杭电ACM 1041 Computer Transformation

                   Computer Transformation

Problem Description

A sequence consisting of one digit, the number 1 is initially written into a computer. At each successive time step, the computer simultaneously tranforms each digit 0 into the sequence 1 0 and each digit 1 into the sequence 0 1. So, after the first time step, the sequence 0 1 is obtained; after the second, the sequence 1 0 0 1, after the third, the sequence 0 1 1 0 1 0 0 1 and so on.

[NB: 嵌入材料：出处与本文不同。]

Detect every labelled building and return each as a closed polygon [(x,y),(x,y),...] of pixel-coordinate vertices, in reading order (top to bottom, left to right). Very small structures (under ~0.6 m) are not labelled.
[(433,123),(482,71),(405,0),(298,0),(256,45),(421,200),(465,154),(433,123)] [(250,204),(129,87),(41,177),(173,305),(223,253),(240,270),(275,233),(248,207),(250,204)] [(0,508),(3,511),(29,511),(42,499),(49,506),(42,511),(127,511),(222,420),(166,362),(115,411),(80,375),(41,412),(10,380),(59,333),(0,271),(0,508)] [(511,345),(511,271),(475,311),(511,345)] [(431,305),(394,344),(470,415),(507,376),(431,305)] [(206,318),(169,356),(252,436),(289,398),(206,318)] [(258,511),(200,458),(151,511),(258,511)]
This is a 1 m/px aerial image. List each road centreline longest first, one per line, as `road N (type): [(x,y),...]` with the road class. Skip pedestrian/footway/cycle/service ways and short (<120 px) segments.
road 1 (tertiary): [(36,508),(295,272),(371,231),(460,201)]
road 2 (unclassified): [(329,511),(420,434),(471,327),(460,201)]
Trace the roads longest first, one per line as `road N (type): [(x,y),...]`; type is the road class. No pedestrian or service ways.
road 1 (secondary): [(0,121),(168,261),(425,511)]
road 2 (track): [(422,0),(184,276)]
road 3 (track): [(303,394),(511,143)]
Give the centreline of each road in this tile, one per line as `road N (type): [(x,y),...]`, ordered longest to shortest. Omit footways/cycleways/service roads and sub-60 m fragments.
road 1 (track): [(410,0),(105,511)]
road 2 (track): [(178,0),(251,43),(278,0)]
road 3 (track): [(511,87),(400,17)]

How many pairs of consequitive zeroes will appear in the sequence after n steps?

  Input

Every input line contains one natural number n (0 < n ≤1000).

 

Output

For each input n print the number of consecutive zeroes pairs that will appear in the sequence after n steps.

 

Sample Input

  
  

   
   2
3
  
  

 

Sample Output

  
  

   
   1
1
  
  

 

AC代码：

/*这一题首先要分析、找规律：shu[i]=shu[i-1]*2+1(i是偶数)
                            shu[i]=shu[i-1]*2-1(i是奇数)
又因为计算结果非常大，所以要用到大数*/
#include<stdio.h>
#include<string.h>
int shu[1010][1010];//定义数组来存放 0—1000的所有运算结果
int main()
{
    int i,j,k,n;
    memset(shu,0,sizeof(shu));//将数组 shu 清零
    shu[0][0]=0;
    shu[1][0]=0;
    for(i=2;i<=1000;i++)//根据规律计算每个数的结果
    {
 for(j=0;j<1010;j++)
 {
  shu[i][j]=shu[i][j]+shu[i-1][j]*2;
  if(shu[i][j]>=10)
  {
   shu[i][j]=shu[i][j]-10;
   shu[i][j+1]=shu[i][j+1]+1;
  }
 }
  if(i%2==0)
  {
     shu[i][0]=shu[i][0]+1;
     if(shu[i][0]>=10)
     {
     shu[i][0]=shu[i][0]-10;
     for(k=1;k<1010;k++)
     {
      shu[i][k]=shu[i][k]+1;
      if(shu[i][k]<10)
       break;
      else
       shu[i][k]=shu[i][k]-10;
     }
     }
  }
    if(i%2!=0)
  {
     shu[i][0]=shu[i][0]-1;
     if(shu[i][0]<0)
     {
     shu[i][0]=shu[i][0]+10;
     for(k=1;k<1010;k++)
     {
      shu[i][k]=shu[i][k]-1;
      if(shu[i][k]>0)
       break;
      else
       shu[i][k]=shu[i][k]+10;
     }
     }
  }
 }
  while(scanf("%d",&n)!=EOF)
  {
   for(i=1009;i>=0&&shu[n][i]==0;i--);//注意输出结果时不能输出前面的 0 
   if(i>=0)
   {
    for(;i>=0;i--)
     printf("%d",shu[n][i]);
   }
   else
    printf("0");
   printf("\n");
  }
  return 0;
}